The high school children returned on January 4th, to be ready for the opening classes on January 5th.   They got right into their basketball schedule, the Chamberlain High School girls’ teams had games against Crow Creek on Thursday January 6th, and then against Cheyenne Eagle Butte on Saturday January 8th, which was a double-header since the boys’ teams also played that day.  We have students on the teams at all levels: “C” team, junior varsity and varsity, cheerleading squads and team statisticians.  Many of the St. Joseph’s homes attend the games to be supportive of their housemates and friends.  The “C” teams and junior varsity teams won their games, but the varsity teams came up a bit short though they gave a good effort. One team even gave Cheyenne Eagle Butte’s defending LNI (Lakota Nation Invitational—an annual gathering of Native American schools which takes place in Rapid City, South Dakota and sponsors competitions in a variety of sports, academic, and heritage contests) champions a scare!

On Friday, the St. Joseph’s bowling season kicked off as 6th, 7th and 8th grade students joined with staff, and spent an enjoyable two hours on the lanes.  Each of the 8 teams had a staff captain and four students from the various grades.  The recreational center staff helps establish averages, so that when the teams face each other there is a little bit of balance.  Since this was the opening session, there were a number of gutter balls, but everyone enjoyed themselves and is looking forward to the season ahead.

Sunday January 9th, was the day we “celebrated” Christmas here on campus.  We began with Mass in Our Lady of the Sioux Chapel during which students acted out the Nativity Story and the coming of the Magi.  This year, we were honored to have Mrs. Rose Dillion Kredt attend the Liturgy.  She is a St. Joseph’s Indian School alumni and currently lives in Pierre, South Dakota.  She, her husband and others adopted a couple homes on campus to help provide Christmas gifts for the students.  We had her stand and be recognized. Then we had the students give her a round of applause to thank her for her generosity, and had her stand in for all our Benefactors who generously donated money or gifts for our students.  We are grateful to you all, and wanted to let you know that you were remembered during the Mass. 

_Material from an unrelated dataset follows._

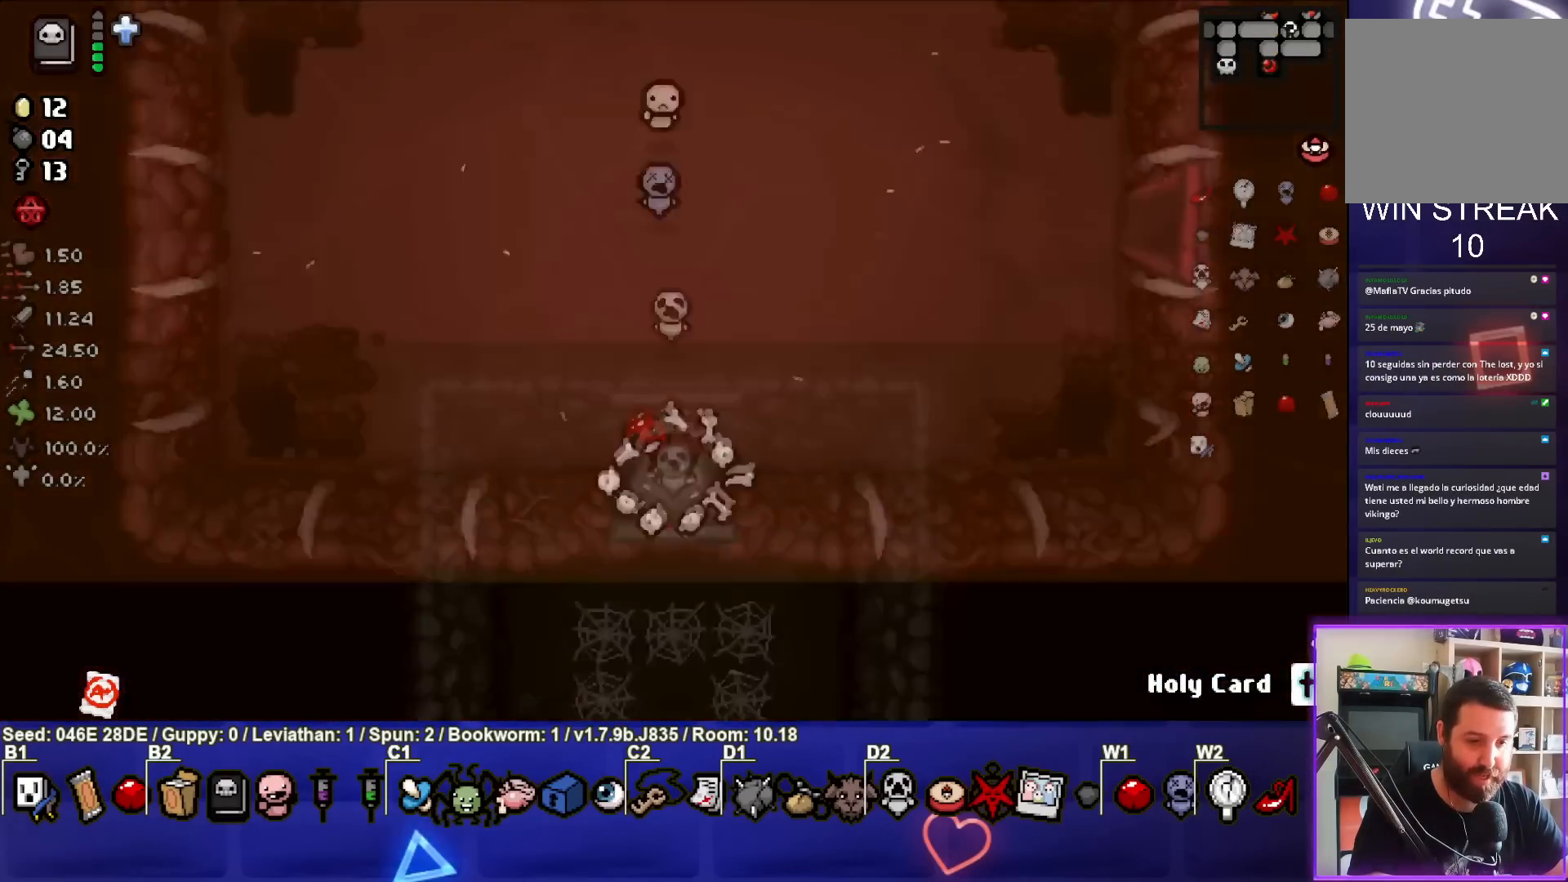
{"buttons": [], "left_stick": "down", "events": [[467, "left_stick", "down"]]}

Once Mass was over, the American Indian children returned to their homes for brunch and opening of gifts.  I had the opportunity to be with the students in three of our homes to watch the excitement as the gifts were opened.  Some homes had the children go one at a time, others had each student open one gift and then chaos took over as bows, ribbons, wrapping paper and scotch tape were pulled apart.  Your generosity was greatly appreciated in all the smiles and squeals of joy as gifts were opened; plans were certainly made how to spend the rest of the day playing with all the various gifts.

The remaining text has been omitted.